Segment Start: EXCERPT TO READ

Penny Wise and Pound Foolish February 1st, 2009
Editorial By Noel T. Braymer
After retiring as President of Southern Railway, W. Graham Claytor took over as President of Amtrak in 1982. At that time Amtrak recovered only 48 percent of its costs from revenue. Eleven years latter when Mr. Claytor retired from Amtrak in 1993 Amtrak’s cost recovery was 75 percent. Shortly before retiring Mr. Claytor predicted that Amtrak could recover all of its operating costs from revenues by the year 2000. In 2002 Amtrak was deeply in debt and so short of cash that it almost shutdown.
After Mr. Claytor retired, Amtrak management was dominated mostly by people with no experience in the private sector, but instead from public transit. Expectations were high that Amtrak could continue Mr. Claytor’s success to eliminate its subsidy for operations. What happened instead were examples of being “pound foolish”. A good example of this is Amtrak Express when Amtrak went into the freight business shortly after Claytor left. It made good sense and it still does for Amtrak to make extra money carrying small packages and less than carload shipments. But Amtrak tried to make most of its money from express instead of passengers and got into a business that they didn’t know what they were doing. Amtrak ordered a lot of roadrailers and box cars with borrowed money. By 2004 Amtrak admitted defeat and shut the service down.

Segment End: EXCERPT TO READ

→ **EXERCISES**
**a)** List every year given in the body paragraphs of the Amtrak editorial, not counting its header.
**b)** Resume the Amtrak editorial after its last sentence and write the next paragraph.
The records that come next are from a different source than the Amtrak editorial.

Segment Start: INFORMATION PROVIDED

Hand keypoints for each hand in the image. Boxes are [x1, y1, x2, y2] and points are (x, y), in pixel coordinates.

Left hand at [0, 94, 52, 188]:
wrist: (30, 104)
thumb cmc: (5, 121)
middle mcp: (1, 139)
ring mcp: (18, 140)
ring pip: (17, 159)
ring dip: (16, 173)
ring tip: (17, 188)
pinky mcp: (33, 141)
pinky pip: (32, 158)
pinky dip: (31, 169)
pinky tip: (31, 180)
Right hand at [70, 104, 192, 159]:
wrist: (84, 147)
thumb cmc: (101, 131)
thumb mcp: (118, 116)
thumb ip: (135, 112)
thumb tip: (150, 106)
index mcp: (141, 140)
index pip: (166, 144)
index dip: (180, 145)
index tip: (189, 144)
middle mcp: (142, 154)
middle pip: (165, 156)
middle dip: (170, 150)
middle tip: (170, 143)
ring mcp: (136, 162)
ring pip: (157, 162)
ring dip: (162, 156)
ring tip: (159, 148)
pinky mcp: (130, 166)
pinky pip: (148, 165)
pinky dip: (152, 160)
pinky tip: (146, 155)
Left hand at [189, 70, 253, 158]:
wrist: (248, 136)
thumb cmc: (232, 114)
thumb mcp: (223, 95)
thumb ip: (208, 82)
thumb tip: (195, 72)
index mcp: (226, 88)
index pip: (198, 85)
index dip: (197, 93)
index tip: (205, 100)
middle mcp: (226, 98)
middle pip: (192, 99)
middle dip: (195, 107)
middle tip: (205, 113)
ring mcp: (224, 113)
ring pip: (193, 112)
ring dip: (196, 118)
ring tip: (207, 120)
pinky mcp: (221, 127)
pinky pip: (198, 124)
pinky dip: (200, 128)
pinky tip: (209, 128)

Segment End: INFORMATION PROVIDED

→ **OUTPUTS IN ORDER**
**a)** 1982, 1993, 2000, 2002, 2004

**b)**
Another “pounds foolish” fiasco was the Acela equipment program. New equipment is usually a good idea leading to ridership growth and reduced operating costs. The program got off to a good start in the early 1990’s under Claytor with high speed trainsets from Sweden, Denmark, Germany and Spain brought over to the United States for Amtrak to evaluate for possible use to replace the Metroliner trains. Instead of buying one of these off the shelf trains, post Claytor Amtrak decided instead to order a wholly new train which is very expensive for a small order as the one for Acela. Central to the Acela was the use of tilt train technology which would allow higher speeds in comfort in places with curvy trackage thus allowing faster running times. Amtrak failed to realize until construction began that the Acela trains were 4 inches too wide to use train tilting on most of the NEC. The Acela also became quite heavy as the trains were designed to meet American crash strength standards. High Speed Trains are light because weight increases operating and maintenance costs. The State of Washington was able to buy the Spanish light weight high speed Talgo trains and have them approved by the FRA after modification for use between Washington and Oregon. Shortly after being put in service all the Acela’s were pulled out of service in 2002 when it was discovered that the brackets holding yaw dampers on the power cars trucks were in danger of breaking off. Again in 2005 Acela service was suspended when the FRA discovered that the brake routers where wearing out twice as fast as they should have and that most of them had to be replaced. Amtrak knew about the problem but ignored it. When the old Metroliner equipment was used to replace the Acela’s, not only was the old equipment just as fast as the Acela, but the operating cost were also lower.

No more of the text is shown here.